# New indoor range



## Bigjono (Apr 21, 2009)

Haha is pleased to announce that as of Jan 1st we will be adding an indoor range to our already impressive archery facility.
The buildings are on site now and will be equipped and ready to go by year end so anyone who enjoys their archery and wants to shoot all year round, come check us out.


----------



## roughneck1 (Feb 8, 2012)

Awesome! I'll be taking advantage of this


----------



## Mamba1 (Jun 30, 2014)

Just came home from there and the portables where arriving while i was shooting.From what i saw they look great.with a little sprucing up it will be an excellent Range.It's going to be awesome.Great work and thanks to all involved in this project so far.


----------



## Durhampro (May 9, 2009)

When you say portables are you talking about old school portables?


----------



## Bigjono (Apr 21, 2009)

Yes that's what they are


----------



## fullout (Aug 16, 2014)

Been shooting for just over a month. I look forward to checking this place out.


----------



## erickatgta (Apr 22, 2013)

I am lost, which city are u talking about?


----------



## Mamba1 (Jun 30, 2014)

erickatgta said:


> I am lost, which city are u talking about?

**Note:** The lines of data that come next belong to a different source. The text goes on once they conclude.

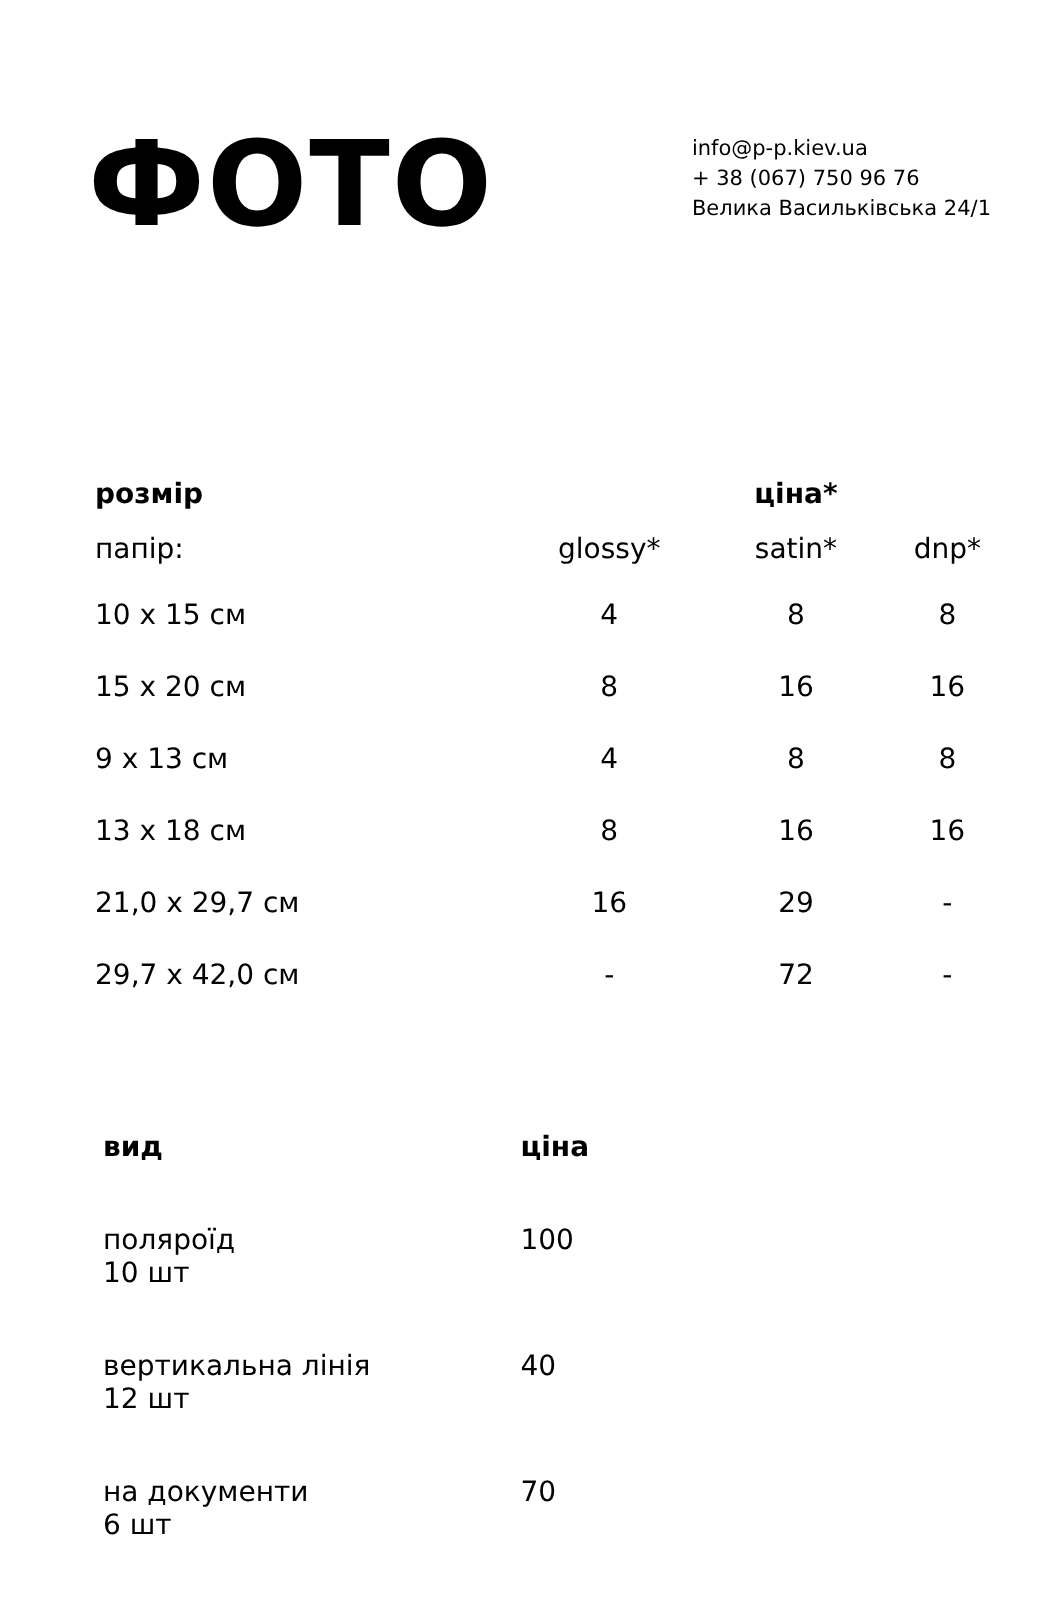ФОТО
info@p-p.kiev.ua
+ 38 (067) 750 96 76
Велика Васильківська 24/1
| розмір | | ціна* | |
| --- | --- | --- | --- |
| папір: | glossy* | satin* | dnp* |
| 10 x 15 см | 4 | 8 | 8 |
| 15 x 20 см | 8 | 16 | 16 |
| 9 x 13 см | 4 | 8 | 8 |
| 13 x 18 см | 8 | 16 | 16 |
| 21,0 x 29,7 см | 16 | 29 | - |
| 29,7 x 42,0 см | - | 72 | - |
| вид | ціна |
| --- | --- |
| поляроїд 10 шт | 100 |
| вертикальна лінія 12 шт | 40 |
| на документи 6 шт | 70 |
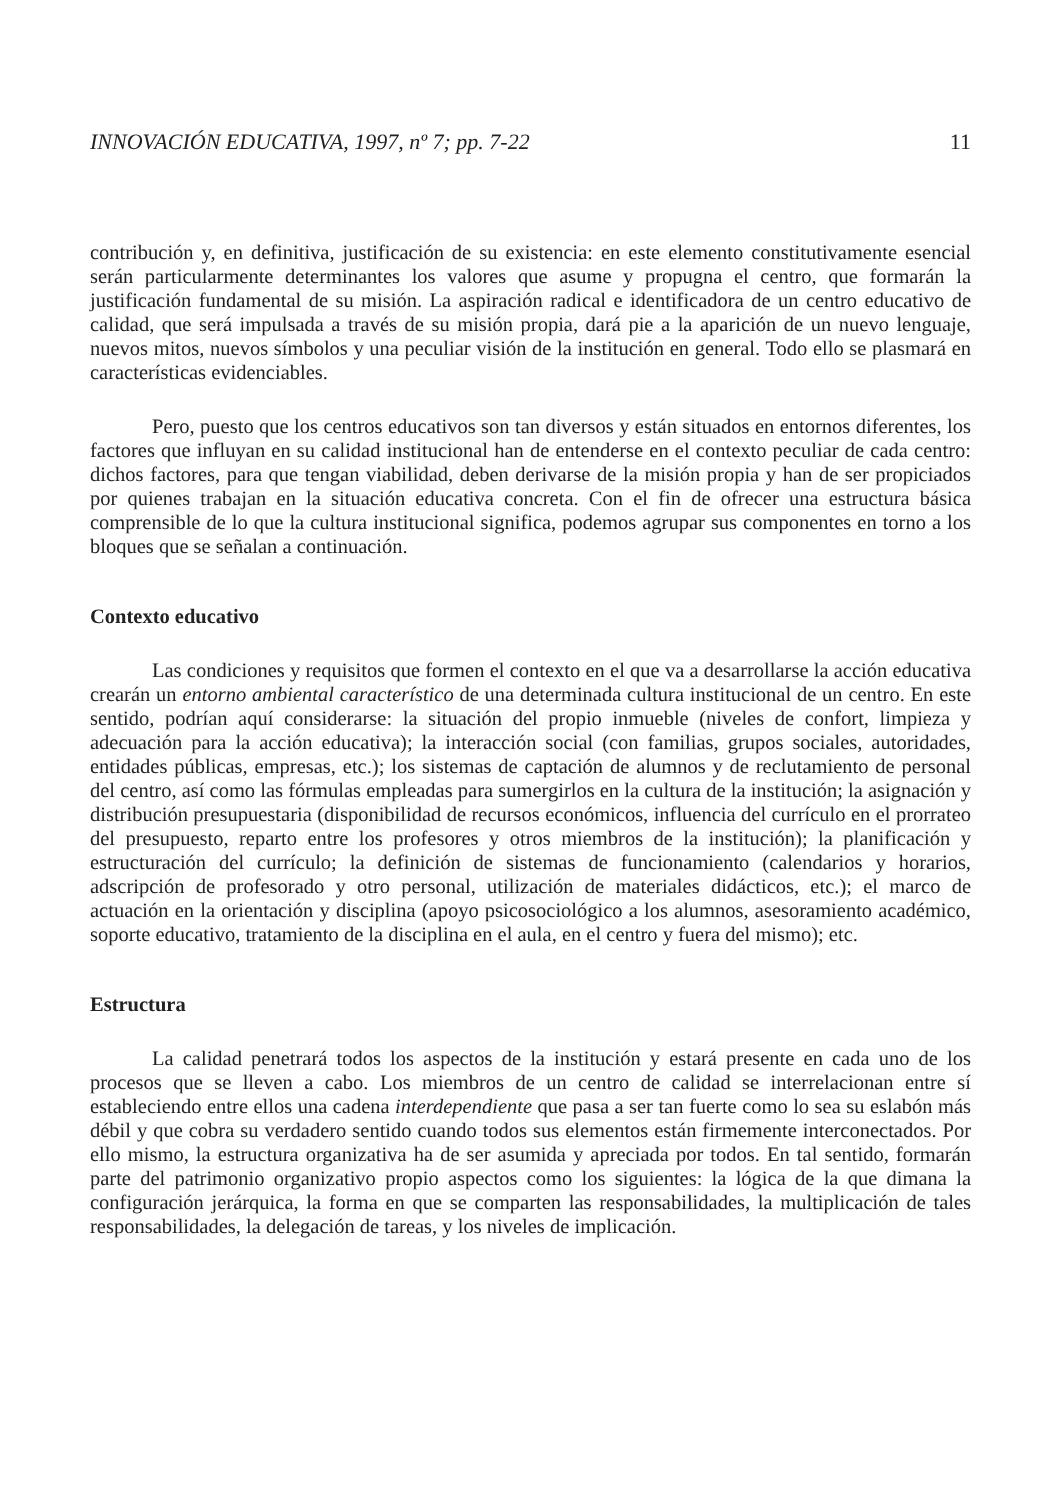INNOVACIÓN EDUCATIVA, 1997, nº 7; pp. 7-22 11
contribución y, en definitiva, justificación de su existencia: en este elemento constitutivamente esencial serán particularmente determinantes los valores que asume y propugna el centro, que formarán la justificación fundamental de su misión. La aspiración radical e identificadora de un centro educativo de calidad, que será impulsada a través de su misión propia, dará pie a la aparición de un nuevo lenguaje, nuevos mitos, nuevos símbolos y una peculiar visión de la institución en general. Todo ello se plasmará en características evidenciables.
Pero, puesto que los centros educativos son tan diversos y están situados en entornos diferentes, los factores que influyan en su calidad institucional han de entenderse en el contexto peculiar de cada centro: dichos factores, para que tengan viabilidad, deben derivarse de la misión propia y han de ser propiciados por quienes trabajan en la situación educativa concreta. Con el fin de ofrecer una estructura básica comprensible de lo que la cultura institucional significa, podemos agrupar sus componentes en torno a los bloques que se señalan a continuación.
Contexto educativo
Las condiciones y requisitos que formen el contexto en el que va a desarrollarse la acción educativa crearán un entorno ambiental característico de una determinada cultura institucional de un centro. En este sentido, podrían aquí considerarse: la situación del propio inmueble (niveles de confort, limpieza y adecuación para la acción educativa); la interacción social (con familias, grupos sociales, autoridades, entidades públicas, empresas, etc.); los sistemas de captación de alumnos y de reclutamiento de personal del centro, así como las fórmulas empleadas para sumergirlos en la cultura de la institución; la asignación y distribución presupuestaria (disponibilidad de recursos económicos, influencia del currículo en el prorrateo del presupuesto, reparto entre los profesores y otros miembros de la institución); la planificación y estructuración del currículo; la definición de sistemas de funcionamiento (calendarios y horarios, adscripción de profesorado y otro personal, utilización de materiales didácticos, etc.); el marco de actuación en la orientación y disciplina (apoyo psicosociológico a los alumnos, asesoramiento académico, soporte educativo, tratamiento de la disciplina en el aula, en el centro y fuera del mismo); etc.
Estructura
La calidad penetrará todos los aspectos de la institución y estará presente en cada uno de los procesos que se lleven a cabo. Los miembros de un centro de calidad se interrelacionan entre sí estableciendo entre ellos una cadena interdependiente que pasa a ser tan fuerte como lo sea su eslabón más débil y que cobra su verdadero sentido cuando todos sus elementos están firmemente interconectados. Por ello mismo, la estructura organizativa ha de ser asumida y apreciada por todos. En tal sentido, formarán parte del patrimonio organizativo propio aspectos como los siguientes: la lógica de la que dimana la configuración jerárquica, la forma en que se comparten las responsabilidades, la multiplicación de tales responsabilidades, la delegación de tareas, y los niveles de implicación.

It's just west of Ancaster on Highway #53,between Ancaster & Brantford.


----------



## Bigjono (Apr 21, 2009)

First two buildings are in, looking good. It will be nice to have another indoor range in the area and to add another indoor competition to the calendar.


----------



## Cdn-3d (Sep 14, 2014)

Hey Jon your in Alberta?...lol


----------



## Bigjono (Apr 21, 2009)

Soon, another few weeks though I think


----------



## 4 Fletch (Jan 25, 2014)

Are these the buildings from Bob's, now that his property has sold?


----------



## Bigjono (Apr 21, 2009)

4 Fletch said:


> Are these the buildings from Bob's, now that his property has sold?


No, they were too far gone to move.


----------



## Bigjono (Apr 21, 2009)

All 4 buildings are now in place, just need to lower them onto their base and join them up.


----------



## Durhampro (May 9, 2009)

How tall are they inside?


----------



## Bigjono (Apr 21, 2009)

Just under 10ft


----------



## Cdn-3d (Sep 14, 2014)

and it will be a warm and dry 10 ft.....


----------



## Bigjono (Apr 21, 2009)

Cdn-3d said:


> and it will be a warm and dry 10 ft.....


Yes indeed. I'll make an 18m spot shooter out of you yet mate


----------